Dynamic weakening of seismic faults is essential for the generation of large earthquakes^1,2. The underlying mechanisms responsible for the dynamic fault weakening are diverse, but largely are thermal in origin^3,4,5. Some of the proposed weakening mechanisms, such as frictional melting and flash heating, have been corroborated successfully by high-velocity friction experiments^6,7. Yet thermal pressurization (TP), which is considered as a widespread process for fault weakening during earthquakes from theoretical analysis^8,9, numerical modeling^10,11,12,13, and seismological studies¹⁴, still lacks solid experimental evidence. Some recent experimental work questions about the efficiency of TP in cohesive fault rocks¹⁵, and a few more demonstrate that TP could be significantly counteracted by shear-induced dilatancy at least during the early stage of seismic slip^16,17,18. Yet experimental observations of close relation between fault weakening and rock permeability support TP being a dominant weakening mechanism¹⁹. With these contradictory results from laboratory experiments, the activation of TP and its role in earthquake faulting remains enigmatic.

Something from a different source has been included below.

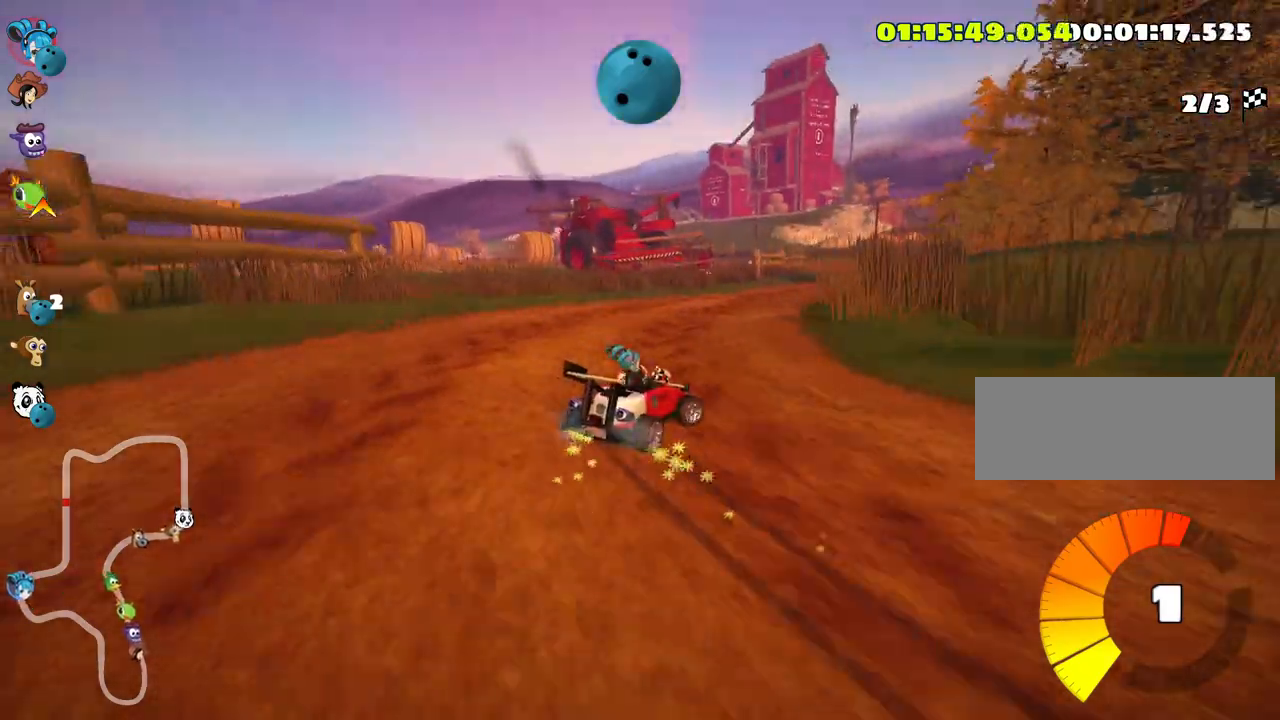
{"keys": ["up"], "events": [[233, "skid", "up"], [300, "right", "up"]]}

Large earthquakes nucleate at a small fault patch and occur as dynamic frictional ruptures propagating along preexisting faults, with the pulse-like rupture mode²⁰ in many cases (Fig. 1a). During the short period (much shorter than the event duration) slip at a given fault patch, the physico-chemical processes within the slipping zone can be quite complicated. For a mode II shear rupture propagating in a water-saturated fault patch within silicate rocks at depth, the scenario could be (in chronological order; Fig. 1b): (1) fracturing and fragmentation occur due to the increased stress level near the rupture tip (asymmetric cracks may form); (2) flash melting occurs on asperity contacts as frictional slip commences; (3) fragmentation and crushing continue, intense wear occurs, discontinuous melt patches form, and thermal pressurization of pore water is activated; (4) bulk melting occurs as pore water escapes from the slipping zone and a continuous molten layer may form if slip displacement is large enough. This scenario has been partly suggested by previous studies^21,22,23. However, how the involved processes especially those listed in (3) and (4) may interact in the presence of water to affect fault weakening has been virtually unexplored.

Fig. 1: Conceptual model of seismic rupture propagation.

a Earthquake rupture propagation along a fault as a self-healing pulse. b Seismic slipping zone at the scale down to microns with the sequence of deformation events triggered by the passage of the rupture propagation front and frictional heating at its wake in a fluid-saturated fault (modified from ref. ²¹). Figure 1b is drawn not to scale: the thickness of the molten layer, the size of the surrounding mineral grains, and the length of the slipping fault patch, are a few mm to cm, a few μm to mm, and a few hundred to thousand m, respectively.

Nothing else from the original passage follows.